Good Energy is collaborating with award-winning environmental photographer Toby Smith to produce a series of photo-essays visualising climate change in the UK. Toby will be focussing on the changes and challenges of land-use but also cultural and technology innovations in sustainability around the South West of England.
Ticking the Organic Veg Box – A case study with Riverford Organic Farmers
Food choices are an immediate and significant way that anyone can change their carbon footprint. Personal decisions around meat or dairy consumption, vegetarian or vegan preferences interact with factors of quality, price, value and packaging. With further decisions around localism or food miles, ethical standards of animal husbandry and business, organic or other certifications can be a minefield at odds with our evolving tastes and limited budgets.
As a case-study of these challenges, I spent the day at Riverford Organic Farmers. Founded over 30 years ago it has grown into one of the UK’s most successful ‘farm to fork’ vegetable and grocery box companies.
Wash Farm is the epicentre of vegetable production, office space and the main distribution hub with an impressive solar panel covered roof. It is hidden in the Devon hills but connected to partner farms across Europe and our doorsteps via a constant stream of tractors and refrigerated trucks.
Ed Scott, the farm manager for 18 years, explains why Devon is so perfect for growing with its warm and mild, wet and humid climate and fantastic soils
The well structured clay with flint is the true beneficiary and priceless investment of an organic farming system. Careful rotational management with a local dairy herd builds soil quality, structure, nutrients and biotic life.
There is also a focus on local biodiversity to increase natural pollinators, predators and pest control by beneficial insects. Relinquishing marginal fields to over 825 tree saplings locks in carbon and slows surface drainage.
Ed has successfully increased the amount of ‘crops under cover’ to focus on the sensitive but higher yielding and lucrative crops like tomatoes and cucumbers. These polytunnels are open ended – to allow lacewings, hoverflies and lady birds to come in and eat damaging aphids. Rainwater drums loudly on the roof before running into a nearby pond ready for future irrigation.
Climate Change hasn’t noticeably affected the average annual weather statistics here but brings damaging and unpredictable extremes of temperature, drought or heavy rain. The polytunnels are a great defence but at a significant material cost with their flimsy plastic roofs.
Organic vegetables are much more labour intensive than their chemically treated cousins. Planting, weeding and thinning is done by hand in all weathers. Growing in naturally variable soil, without fertilizer makes for a tricky harvest. Cabbage heads reach maturity at different rates so fields must be ‘picked over’ for several months.
Organic farming methods also negate chemical counter-measures to explosions of disease or insect pests. Thin sheets help to suppress weeds and horticultural fleeces protect from frost, extend the growing season and help prevent insect damage.
Out in the fields, acres of Pak Choi are almost at full size, with covers rolled back ready. This imminent harvest will mark the end of the UK ‘hunger-gap’ and a reduction in vegetables being trucked in from Europe.
Guy Singh Watson is Riverford’s enigmatic and vocal founder. Despite selling the business back to his employees – he and his values remain – including an expensive attack on plastic packaging.

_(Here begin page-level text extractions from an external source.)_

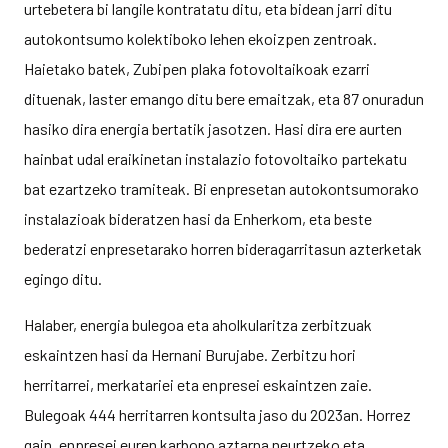
urtebetera bi langile kontratatu ditu, eta bidean jarri ditu
autokontsumo kolektiboko lehen ekoizpen zentroak.
Haietako batek, Zubipen plaka fotovoltaikoak ezarri
dituenak, laster emango ditu bere emaitzak, eta 87 onuradun
hasiko dira energia bertatik jasotzen. Hasi dira ere aurten
hainbat udal eraikinetan instalazio fotovoltaiko partekatu
bat ezartzeko tramiteak. Bi enpresetan autokontsumorako
instalazioak bideratzen hasi da Enherkom, eta beste
bederatzi enpresetarako horren bideragarritasun azterketak
egingo ditu.
Halaber, energia bulegoa eta aholkularitza zerbitzuak
eskaintzen hasi da Hernani Burujabe. Zerbitzu hori
herritarrei, merkatariei eta enpresei eskaintzen zaie.
Bulegoak 444 herritarren kontsulta jaso du 2023an. Horrez
gain, enpresei euren karbono aztarna neurtzeko eta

A new £300,000 machine uses an innovative, compostable material to preserve the humidity of fragile peppers and salads. The machine is running at minimum speed, as although it’s more eco-friendly, biodegradable polymer frequently jams and snags in comparison to a stronger, cheaper, oil based plastic film.
Efficiency and low temperatures are the preserve of a successful distribution hub. Re-usable Plastic Containers (RPCs) on pallets are expensive but keep food in better condition than disposable cardboard boxes in the supply chain.
Riverford’s home delivery ‘final-mile’ boxes are made of sturdy folding cardboard and can be returned and reused up to 10 times. Echoing the dilemma of choosing plastic over pesticides in the field – Riverford’s customer base expects a reduction in disposble packaging but manages to return only 7 out of 10 boxes to its drivers.